**DATA FOR THE TASK:**
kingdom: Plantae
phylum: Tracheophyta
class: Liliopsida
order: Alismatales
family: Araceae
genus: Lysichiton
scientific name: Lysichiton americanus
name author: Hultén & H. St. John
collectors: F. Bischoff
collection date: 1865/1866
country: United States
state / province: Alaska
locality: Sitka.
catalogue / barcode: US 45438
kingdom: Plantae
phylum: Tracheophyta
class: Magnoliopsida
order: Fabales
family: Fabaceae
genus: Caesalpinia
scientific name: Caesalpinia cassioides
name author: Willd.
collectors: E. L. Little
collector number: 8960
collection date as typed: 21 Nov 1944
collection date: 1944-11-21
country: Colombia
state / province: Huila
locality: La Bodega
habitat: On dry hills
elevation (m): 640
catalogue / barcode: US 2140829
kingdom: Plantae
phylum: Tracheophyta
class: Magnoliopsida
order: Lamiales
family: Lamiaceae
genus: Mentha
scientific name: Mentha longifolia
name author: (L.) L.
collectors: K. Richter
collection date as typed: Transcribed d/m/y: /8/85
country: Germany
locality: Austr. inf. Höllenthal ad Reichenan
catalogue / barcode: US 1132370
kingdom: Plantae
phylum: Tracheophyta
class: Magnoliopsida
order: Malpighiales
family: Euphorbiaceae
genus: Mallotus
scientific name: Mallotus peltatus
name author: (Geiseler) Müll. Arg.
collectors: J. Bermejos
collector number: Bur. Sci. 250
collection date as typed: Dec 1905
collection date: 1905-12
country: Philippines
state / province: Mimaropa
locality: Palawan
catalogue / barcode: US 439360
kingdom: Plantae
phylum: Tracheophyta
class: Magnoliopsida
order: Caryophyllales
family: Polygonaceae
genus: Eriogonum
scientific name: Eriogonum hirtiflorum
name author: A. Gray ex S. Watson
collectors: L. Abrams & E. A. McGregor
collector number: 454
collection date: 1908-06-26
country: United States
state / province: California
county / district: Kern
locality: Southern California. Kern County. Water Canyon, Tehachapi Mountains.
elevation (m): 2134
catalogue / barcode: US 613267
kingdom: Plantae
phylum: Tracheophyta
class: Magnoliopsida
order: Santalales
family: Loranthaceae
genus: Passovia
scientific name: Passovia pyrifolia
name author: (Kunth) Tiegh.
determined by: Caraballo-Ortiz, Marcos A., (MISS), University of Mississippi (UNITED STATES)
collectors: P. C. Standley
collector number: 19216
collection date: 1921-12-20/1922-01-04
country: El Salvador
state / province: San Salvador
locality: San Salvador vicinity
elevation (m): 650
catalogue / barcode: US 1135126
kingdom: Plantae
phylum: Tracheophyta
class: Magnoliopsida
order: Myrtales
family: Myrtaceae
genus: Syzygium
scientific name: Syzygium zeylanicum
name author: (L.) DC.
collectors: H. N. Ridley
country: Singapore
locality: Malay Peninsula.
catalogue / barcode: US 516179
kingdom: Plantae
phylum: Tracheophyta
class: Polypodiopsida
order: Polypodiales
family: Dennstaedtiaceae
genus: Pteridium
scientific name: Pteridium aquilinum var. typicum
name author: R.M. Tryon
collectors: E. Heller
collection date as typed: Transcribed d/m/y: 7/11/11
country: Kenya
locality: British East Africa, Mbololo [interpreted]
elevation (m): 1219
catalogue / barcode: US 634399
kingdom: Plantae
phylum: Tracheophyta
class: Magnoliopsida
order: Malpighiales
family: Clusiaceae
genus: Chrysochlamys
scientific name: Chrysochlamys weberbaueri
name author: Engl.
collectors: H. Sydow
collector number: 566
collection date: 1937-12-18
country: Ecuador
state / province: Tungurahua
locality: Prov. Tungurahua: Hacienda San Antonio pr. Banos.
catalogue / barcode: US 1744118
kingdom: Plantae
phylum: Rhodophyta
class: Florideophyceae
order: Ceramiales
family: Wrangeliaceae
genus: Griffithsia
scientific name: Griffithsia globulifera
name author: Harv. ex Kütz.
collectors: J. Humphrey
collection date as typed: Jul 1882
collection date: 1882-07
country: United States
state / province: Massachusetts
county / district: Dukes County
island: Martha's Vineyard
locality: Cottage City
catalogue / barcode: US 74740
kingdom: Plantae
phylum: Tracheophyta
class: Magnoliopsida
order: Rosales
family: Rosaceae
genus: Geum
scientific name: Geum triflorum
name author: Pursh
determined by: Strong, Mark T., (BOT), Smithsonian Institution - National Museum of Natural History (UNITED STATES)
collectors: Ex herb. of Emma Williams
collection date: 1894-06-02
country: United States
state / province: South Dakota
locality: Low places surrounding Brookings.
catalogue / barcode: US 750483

**THE REQUEST:**
Rewrite all of the data, replacing "collectors" with "collected by" everywhere it appears and keeping everything else the same.

**THE RESPONSE:**
kingdom: Plantae
phylum: Tracheophyta
class: Liliopsida
order: Alismatales
family: Araceae
genus: Lysichiton
scientific name: Lysichiton americanus
name author: Hultén & H. St. John
collected by: F. Bischoff
collection date: 1865/1866
country: United States
state / province: Alaska
locality: Sitka.
catalogue / barcode: US 45438
kingdom: Plantae
phylum: Tracheophyta
class: Magnoliopsida
order: Fabales
family: Fabaceae
genus: Caesalpinia
scientific name: Caesalpinia cassioides
name author: Willd.
collected by: E. L. Little
collector number: 8960
collection date as typed: 21 Nov 1944
collection date: 1944-11-21
country: Colombia
state / province: Huila
locality: La Bodega
habitat: On dry hills
elevation (m): 640
catalogue / barcode: US 2140829
kingdom: Plantae
phylum: Tracheophyta
class: Magnoliopsida
order: Lamiales
family: Lamiaceae
genus: Mentha
scientific name: Mentha longifolia
name author: (L.) L.
collected by: K. Richter
collection date as typed: Transcribed d/m/y: /8/85
country: Germany
locality: Austr. inf. Höllenthal ad Reichenan
catalogue / barcode: US 1132370
kingdom: Plantae
phylum: Tracheophyta
class: Magnoliopsida
order: Malpighiales
family: Euphorbiaceae
genus: Mallotus
scientific name: Mallotus peltatus
name author: (Geiseler) Müll. Arg.
collected by: J. Bermejos
collector number: Bur. Sci. 250
collection date as typed: Dec 1905
collection date: 1905-12
country: Philippines
state / province: Mimaropa
locality: Palawan
catalogue / barcode: US 439360
kingdom: Plantae
phylum: Tracheophyta
class: Magnoliopsida
order: Caryophyllales
family: Polygonaceae
genus: Eriogonum
scientific name: Eriogonum hirtiflorum
name author: A. Gray ex S. Watson
collected by: L. Abrams & E. A. McGregor
collector number: 454
collection date: 1908-06-26
country: United States
state / province: California
county / district: Kern
locality: Southern California. Kern County. Water Canyon, Tehachapi Mountains.
elevation (m): 2134
catalogue / barcode: US 613267
kingdom: Plantae
phylum: Tracheophyta
class: Magnoliopsida
order: Santalales
family: Loranthaceae
genus: Passovia
scientific name: Passovia pyrifolia
name author: (Kunth) Tiegh.
determined by: Caraballo-Ortiz, Marcos A., (MISS), University of Mississippi (UNITED STATES)
collected by: P. C. Standley
collector number: 19216
collection date: 1921-12-20/1922-01-04
country: El Salvador
state / province: San Salvador
locality: San Salvador vicinity
elevation (m): 650
catalogue / barcode: US 1135126
kingdom: Plantae
phylum: Tracheophyta
class: Magnoliopsida
order: Myrtales
family: Myrtaceae
genus: Syzygium
scientific name: Syzygium zeylanicum
name author: (L.) DC.
collected by: H. N. Ridley
country: Singapore
locality: Malay Peninsula.
catalogue / barcode: US 516179
kingdom: Plantae
phylum: Tracheophyta
class: Polypodiopsida
order: Polypodiales
family: Dennstaedtiaceae
genus: Pteridium
scientific name: Pteridium aquilinum var. typicum
name author: R.M. Tryon
collected by: E. Heller
collection date as typed: Transcribed d/m/y: 7/11/11
country: Kenya
locality: British East Africa, Mbololo [interpreted]
elevation (m): 1219
catalogue / barcode: US 634399
kingdom: Plantae
phylum: Tracheophyta
class: Magnoliopsida
order: Malpighiales
family: Clusiaceae
genus: Chrysochlamys
scientific name: Chrysochlamys weberbaueri
name author: Engl.
collected by: H. Sydow
collector number: 566
collection date: 1937-12-18
country: Ecuador
state / province: Tungurahua
locality: Prov. Tungurahua: Hacienda San Antonio pr. Banos.
catalogue / barcode: US 1744118
kingdom: Plantae
phylum: Rhodophyta
class: Florideophyceae
order: Ceramiales
family: Wrangeliaceae
genus: Griffithsia
scientific name: Griffithsia globulifera
name author: Harv. ex Kütz.
collected by: J. Humphrey
collection date as typed: Jul 1882
collection date: 1882-07
country: United States
state / province: Massachusetts
county / district: Dukes County
island: Martha's Vineyard
locality: Cottage City
catalogue / barcode: US 74740
kingdom: Plantae
phylum: Tracheophyta
class: Magnoliopsida
order: Rosales
family: Rosaceae
genus: Geum
scientific name: Geum triflorum
name author: Pursh
determined by: Strong, Mark T., (BOT), Smithsonian Institution - National Museum of Natural History (UNITED STATES)
collected by: Ex herb. of Emma Williams
collection date: 1894-06-02
country: United States
state / province: South Dakota
locality: Low places surrounding Brookings.
catalogue / barcode: US 750483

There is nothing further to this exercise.